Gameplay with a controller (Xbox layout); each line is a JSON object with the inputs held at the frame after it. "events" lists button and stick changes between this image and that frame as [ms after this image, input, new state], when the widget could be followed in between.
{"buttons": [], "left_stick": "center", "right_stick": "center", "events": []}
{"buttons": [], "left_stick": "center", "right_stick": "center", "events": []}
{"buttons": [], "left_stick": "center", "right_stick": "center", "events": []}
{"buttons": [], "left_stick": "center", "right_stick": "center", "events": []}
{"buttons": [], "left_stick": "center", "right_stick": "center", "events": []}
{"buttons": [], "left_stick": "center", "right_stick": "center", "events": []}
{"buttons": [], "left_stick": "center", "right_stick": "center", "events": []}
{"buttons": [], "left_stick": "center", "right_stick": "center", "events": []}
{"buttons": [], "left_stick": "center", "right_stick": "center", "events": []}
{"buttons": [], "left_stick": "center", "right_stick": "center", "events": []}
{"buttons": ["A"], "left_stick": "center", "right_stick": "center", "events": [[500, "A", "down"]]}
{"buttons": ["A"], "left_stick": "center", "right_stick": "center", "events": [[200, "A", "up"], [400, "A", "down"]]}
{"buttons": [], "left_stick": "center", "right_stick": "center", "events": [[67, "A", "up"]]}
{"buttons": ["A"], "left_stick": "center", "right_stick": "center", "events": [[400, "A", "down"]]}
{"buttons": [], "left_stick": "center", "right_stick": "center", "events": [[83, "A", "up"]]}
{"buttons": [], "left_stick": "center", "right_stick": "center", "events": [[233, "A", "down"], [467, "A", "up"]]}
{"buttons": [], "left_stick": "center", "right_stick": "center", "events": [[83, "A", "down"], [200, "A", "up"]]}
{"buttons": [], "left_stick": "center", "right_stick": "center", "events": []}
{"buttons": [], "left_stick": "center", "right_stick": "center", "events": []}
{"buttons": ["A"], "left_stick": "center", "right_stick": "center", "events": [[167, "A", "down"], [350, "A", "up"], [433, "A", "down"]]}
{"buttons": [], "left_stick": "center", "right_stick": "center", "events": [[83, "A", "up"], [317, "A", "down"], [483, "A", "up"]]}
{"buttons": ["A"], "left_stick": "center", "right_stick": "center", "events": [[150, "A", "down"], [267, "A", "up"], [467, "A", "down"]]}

### ACTION ITEM
Output the data above in full and exactly.

### WRITTEN ANSWER
Gameplay with a controller (Xbox layout); each line is a JSON object with the inputs held at the frame after it. "events" lists button and stick changes between this image and that frame as [ms after this image, input, new state], when the widget could be followed in between.
{"buttons": [], "left_stick": "center", "right_stick": "center", "events": []}
{"buttons": [], "left_stick": "center", "right_stick": "center", "events": []}
{"buttons": [], "left_stick": "center", "right_stick": "center", "events": []}
{"buttons": [], "left_stick": "center", "right_stick": "center", "events": []}
{"buttons": [], "left_stick": "center", "right_stick": "center", "events": []}
{"buttons": [], "left_stick": "center", "right_stick": "center", "events": []}
{"buttons": [], "left_stick": "center", "right_stick": "center", "events": []}
{"buttons": [], "left_stick": "center", "right_stick": "center", "events": []}
{"buttons": [], "left_stick": "center", "right_stick": "center", "events": []}
{"buttons": [], "left_stick": "center", "right_stick": "center", "events": []}
{"buttons": ["A"], "left_stick": "center", "right_stick": "center", "events": [[500, "A", "down"]]}
{"buttons": ["A"], "left_stick": "center", "right_stick": "center", "events": [[200, "A", "up"], [400, "A", "down"]]}
{"buttons": [], "left_stick": "center", "right_stick": "center", "events": [[67, "A", "up"]]}
{"buttons": ["A"], "left_stick": "center", "right_stick": "center", "events": [[400, "A", "down"]]}
{"buttons": [], "left_stick": "center", "right_stick": "center", "events": [[83, "A", "up"]]}
{"buttons": [], "left_stick": "center", "right_stick": "center", "events": [[233, "A", "down"], [467, "A", "up"]]}
{"buttons": [], "left_stick": "center", "right_stick": "center", "events": [[83, "A", "down"], [200, "A", "up"]]}
{"buttons": [], "left_stick": "center", "right_stick": "center", "events": []}
{"buttons": [], "left_stick": "center", "right_stick": "center", "events": []}
{"buttons": ["A"], "left_stick": "center", "right_stick": "center", "events": [[167, "A", "down"], [350, "A", "up"], [433, "A", "down"]]}
{"buttons": [], "left_stick": "center", "right_stick": "center", "events": [[83, "A", "up"], [317, "A", "down"], [483, "A", "up"]]}
{"buttons": ["A"], "left_stick": "center", "right_stick": "center", "events": [[150, "A", "down"], [267, "A", "up"], [467, "A", "down"]]}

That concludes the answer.